What you need to know

Growth of the overall feminine care products market has been marginal in recent years, as it faces several challenges. Women are having fewer, lighter periods, contributing to declining usage of sanitary protection, specifically tampons. However, an aging population and increased interest in cleansing products bodes well for the adult incontinence and feminine hygiene segments of the category. Discussions about menstruation and bladder leakage are also becoming less taboo, empowering women to discover solutions for their feminine care needs.


The entire category is referred to throughout the Report as “feminine care.”

This Report includes internal and external products for sanitary protection and feminine hygiene needs, including the following products:

  • Sanitary protection products:

  • Sanitary pads, including napkins and liners/shields (Note: throughout this Report, the terms sanitary napkin and pad will be used interchangeably)

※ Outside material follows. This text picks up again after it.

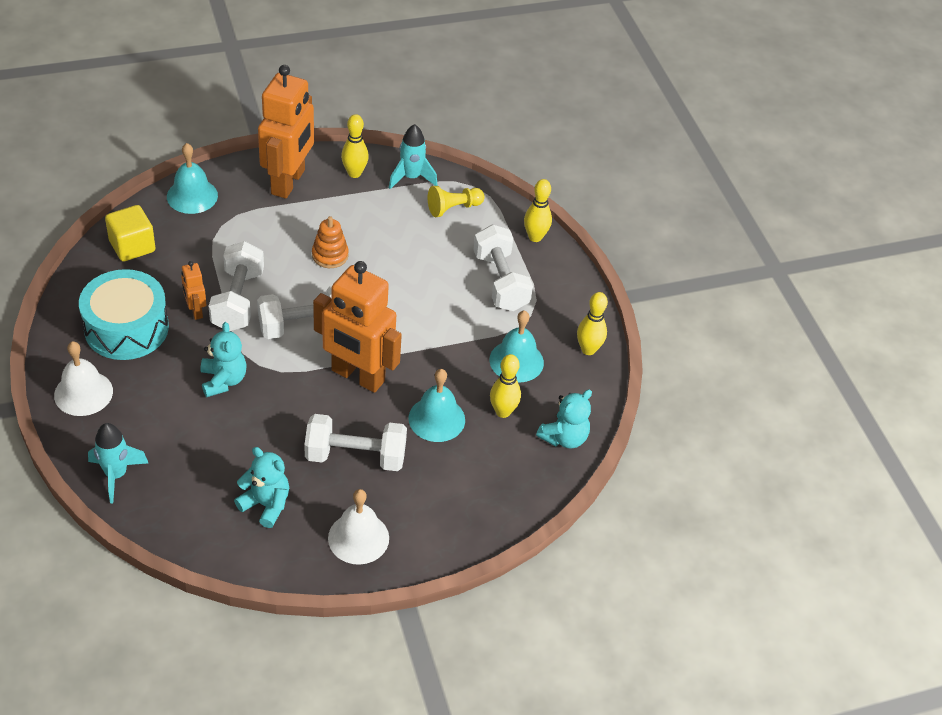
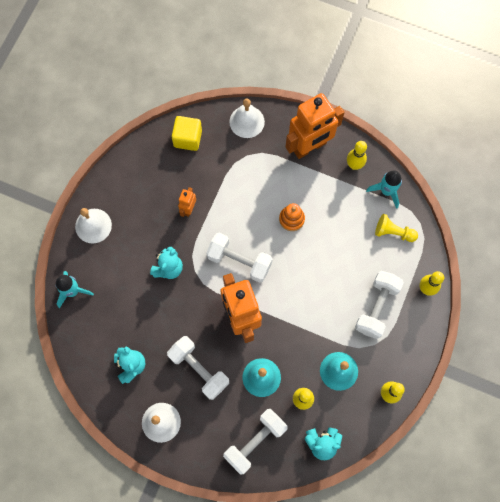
camera: 45 degrees right, 25 degrees up
(126, 328) = (144, 196): turquoise drum -> none
(192, 196) = (247, 121): turquoise bell -> white bell
(238, 300) = (216, 217): white dumbbell -> white dumbbell (255, 441)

  • Tampons, including plastic applicator, cardboard applicator, nonapplicator tampons, as well as menstrual cups

  • Feminine hygiene products, including douches, wipes, vaginal treatments, and other feminine hygiene products (such as deodorants or vaginal anti-itch products)

  • Adult incontinence products, (also referred to as bladder leakage or LBL products) including pads, briefs and bladder support devices.

With regards to market sizing and segment performance, the total adult incontinence market is covered within the scope of this Report (including products for men and women). However, for the purposes of the sampling, only women were surveyed for this Report.

Products that are excluded include:

  • Men’s usage and attitudes toward adult incontinence

  • Personal lubricants (see Mintel’s Contraceptives – US, July 2015)

  • Contraceptive products (see Mintel’s Contraceptives – US, July 2015)

  • Prescription products (ie, for yeast infections)

  • OTC (over-the-counter) and prescription medications, vitamins, supplements, or premenstrual syndrome (PMS) and menopause products (see Mintel’s Analgesics—US, June 2015, which covers OTC feminine pain relievers).